Special effects thus proved more important to the film than editing in the formal sense. Welles started filming with a senior editor, George Crone, at his side, but it soon became apparent that he was
too slow for Welles, and was replaced by whizz kid Robert Wise, only a year older than Welles, hotfoot from working on
The Hunchback of Notre-Dame
, RKO’s blockbuster of the previous year, where he had equal editing credit with Robert Hamilton. He brought with him his assistant, Mark Robson. Both men became directors in their own right within a couple of years of their work on
Citizen Kane
. Though,
as Welles said, there was, because of the way he shot it, ‘nothing to cut in
Citizen Kane
’ by comparison with many movies, the all-important question of rhythm exercised the department for many weeks under Welles’s ruthless if erratic guidance. One frame more or less can transform a sequence; Welles would not rest until he was perfectly satisfied with the results.

The flashiest piece of editing
in the film, the pastiche
News on the March
newsreel was, by another brilliant directorial decision, farmed out to actual newsreel editors with their idiosyncratic cutting style; the music came from RKO’s stock library.

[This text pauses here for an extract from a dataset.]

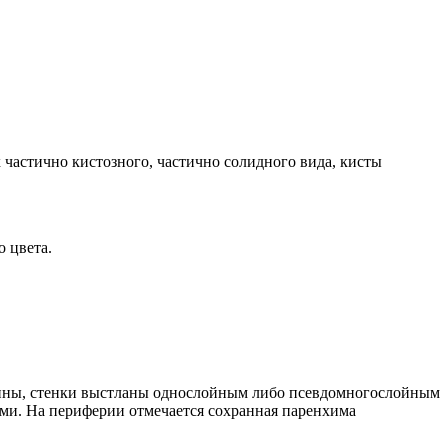
х частично кистозного, частично солидного вида, кисты
о цвета.
чины, стенки выстланы однослойным либо псевдомногослойным
. На периферии отмечается сохранная паренхима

In further pursuit of authenticity, he had tried to hire Van Vorhees, the actual voice of
The March of Time
, but his fee was prohibitive, so the cry of Vakhtangov! was heard again.

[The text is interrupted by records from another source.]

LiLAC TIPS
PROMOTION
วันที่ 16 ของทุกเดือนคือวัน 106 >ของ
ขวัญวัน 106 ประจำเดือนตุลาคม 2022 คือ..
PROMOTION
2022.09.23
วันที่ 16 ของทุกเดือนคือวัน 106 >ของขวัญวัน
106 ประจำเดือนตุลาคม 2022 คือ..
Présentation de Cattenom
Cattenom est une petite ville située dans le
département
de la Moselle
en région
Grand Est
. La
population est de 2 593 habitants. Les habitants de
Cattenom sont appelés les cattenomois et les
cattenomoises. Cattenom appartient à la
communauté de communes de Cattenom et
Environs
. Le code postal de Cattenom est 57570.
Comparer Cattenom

Bill Alland did a creditable impersonation, aided by
Houseman’s wickedly parodistic text (which is not far from Wolcott Gibbs’s celebrated send-up of
Time
-ese: ‘Backward ran sentences until reeled the mind!’).
24
Mankiewicz, Pauline Kael reports, had wanted to use the
News on the March
sequence as a summary of the transformation of popular journalism: pre-Hearst, Hearst, and then Luce; Hearst’s
own Hearst-Metrodome news film,
News of the Day
is mocked in the title, as much as Luce’s
March of Time
. Formally speaking, it is interesting to note that the newsreel within the film offers a synopsis of the story in advance, in the Greek manner; this was scarcely in the authors’ minds at the time. As Houseman says: ‘if you’re going to do a chronicle picture about a great man, you almost inevitably
were going to use
The March of Time
.’ The crucial thing, private parodistic jokes apart, was to make it convincing. Toland’s Realism was the criterion. It was Wise and Robson, in pursuit of that realism, who shocked their colleagues by dragging the completed sequence across the studio floor and trampling on it, in order to create the authentically grainy and battered effect. The result of all
this was the single most impressive, most spoken-of element in the movie.